Un château royal domine Vernon, le château de Bizy, qui a eu entre autres nobles propriétaires les rois Louis XV et Louis-Philippe. Le corps de logis datait à l'origine de 1741. Il a été entièrement refait dans un style italianisant au 19ème siècle, mais les belles écuries du 18ème ont été conservées, ainsi que le parc.
On retrouve avec étonnement dans ce petit coin de province l'esprit des magnifiques jardins de Versailles qui lui ont servi de modèle. L'ampleur n'a bien sûr rien à voir, ni l'état de conservation. Mais on passe au pied d'escaliers d'eau, devant des fontaines ornées de chevaux marins et de dauphins, on entre dans des bosquets décorés de groupes antiques, on se promène dans des allées calculées pour leur perspective.

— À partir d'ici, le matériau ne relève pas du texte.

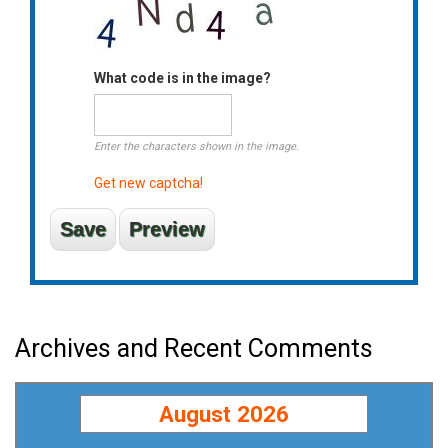
What code is in the image?
Enter the characters shown in the image.
Get new captcha!
Archives and Recent Comments
August 2026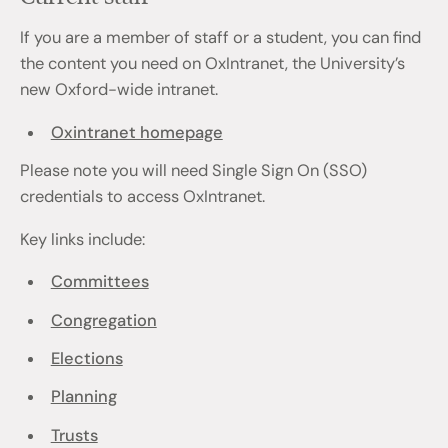
If you are a member of staff or a student, you can find
the content you need on OxIntranet, the University’s
new Oxford-wide intranet.
Oxintranet homepage
Please note you will need Single Sign On (SSO)
credentials to access OxIntranet.
Key links include:
Committees
Congregation
Elections
Planning
Trusts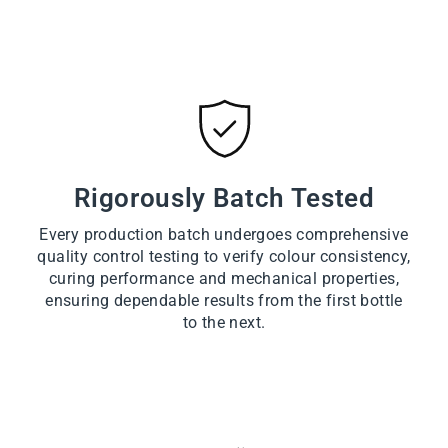
Rigorously Batch Tested
Every production batch undergoes comprehensive
quality control testing to verify colour consistency,
curing performance and mechanical properties,
ensuring dependable results from the first bottle
to the next.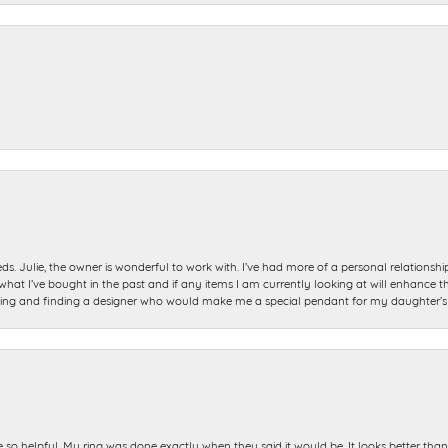
ds. Julie, the owner is wonderful to work with. I’ve had more of a personal relationsh
 I’ve bought in the past and if any items I am currently looking at will enhance tho
ning and finding a designer who would make me a special pendant for my daughter’s bi
e so helpful. My ring was done exactly when they said it would be. It looks better tha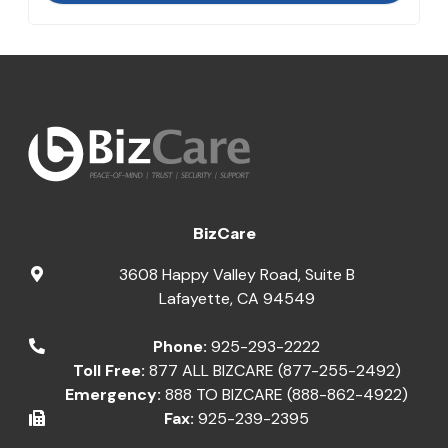
BizCare
3608 Happy Valley Road, Suite B
Lafayette
,
CA
94549
Phone:
925-293-2222
Toll Free:
877 ALL BIZCARE (877-255-2492)
Emergency:
888 TO BIZCARE (888-862-4922)
Fax:
925-239-2395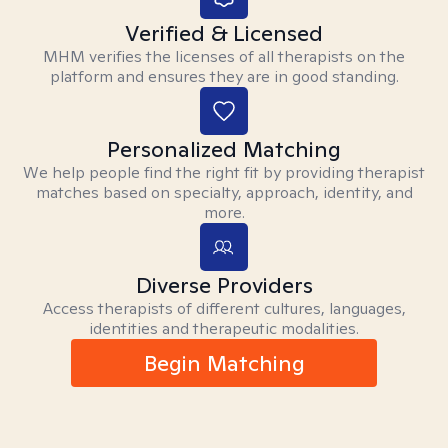
Verified & Licensed
MHM verifies the licenses of all therapists on the
platform and ensures they are in good standing.
Personalized Matching
We help people find the right fit by providing therapist
matches based on specialty, approach, identity, and
more.
Diverse Providers
Access therapists of different cultures, languages,
identities and therapeutic modalities.
Begin Matching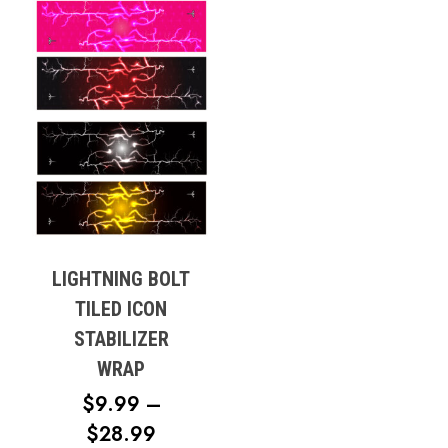
LIGHTNING BOLT
TILED ICON
STABILIZER
WRAP
$
9.99
–
PRICE
$
28.99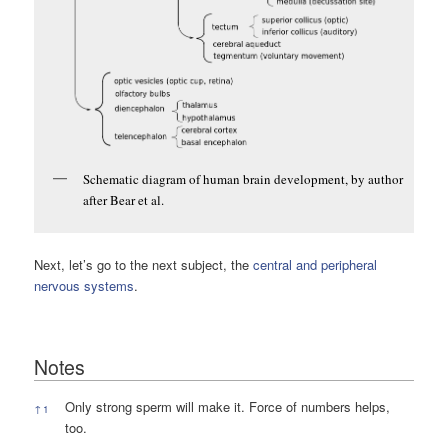
Schematic diagram of human brain development, by author
after Bear et al.
Next, let’s go to the next subject, the
central and peripheral
nervous systems
.
Notes
Notes
Only strong sperm will make it. Force of numbers helps,
↑
1
too.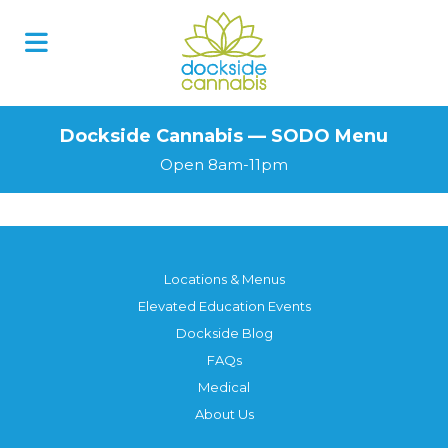
Skip
to
content
Dockside Cannabis — SODO Menu
Open 8am-11pm
Locations & Menus
Elevated Education Events
Dockside Blog
FAQs
Medical
About Us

Voilà longtemps que l'eau ne jaillit plus des fontaines. Les captages de sources en amont demanderaient à être refaits, on devine une facture pharaonique. Il reste ces animaux fantasques finement taillés dans la pierre, ces bassins moussus, ces margelles chantournées.

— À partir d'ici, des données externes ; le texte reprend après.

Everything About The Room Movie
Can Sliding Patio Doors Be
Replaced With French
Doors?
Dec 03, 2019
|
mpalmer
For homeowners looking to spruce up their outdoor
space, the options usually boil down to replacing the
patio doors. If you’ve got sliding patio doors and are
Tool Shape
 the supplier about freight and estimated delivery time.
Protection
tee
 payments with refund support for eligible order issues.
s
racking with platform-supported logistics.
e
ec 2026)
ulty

Le domaine appartient à des propriétaires privés qui s'emploient à le maintenir de leur mieux en état. Le tarif élevé du billet d'entrée est justifié par la nécessité de coûteux travaux. Si la visite du château assez succincte laisse un peu le visiteur sur sa faim, pour l'amateur de photos, le parc est un régal.
Tout a été pensé en architecte, alignements, vues, perspectives, et la recherche du bon cadrage amène à découvrir ces tracés inscrits dans les pierres et dans les arbres.
Telle petite statue, mignonne vue de près, prend tout son sens quand on s'aperçoit qu'elle s'encadre pile dans le porche quand on se place au milieu de la cour d'honneur.
Au bout du jardin, la vue spectaculaire s'ouvre sur l'avenue des Capucins et ses quatre rangées de tilleuls taillés qui s'étirent jusqu'à la Seine sur un kilomètre et demi.
Le plus impressionnant, c'est l'ampleur que devaient avoir les jeux d'eau. Le château de Bizy est construit à flanc de colline. Le concepteur des jardins a tiré parti de la pente naturelle du terrain pour imaginer tout un ensemble de pièces d'eau, bassins et fontaines qui se succèdent jusqu'au château. Arrivée là, l'eau disparaissait sous le bâtiment pour rejaillir de l'autre côté dans de nouveaux bassins !
Il y a dans cette conception le goût du tour de force architectural propre au grand siècle, l'amour de la rigueur et de la géométrie. Mais ici la symétrie n'est qu'apparente, et la ligne droite agrémentée de monstres marins adorablement excentriques, dont les yeux écarquillés ont dû voir passer bien des crinolines.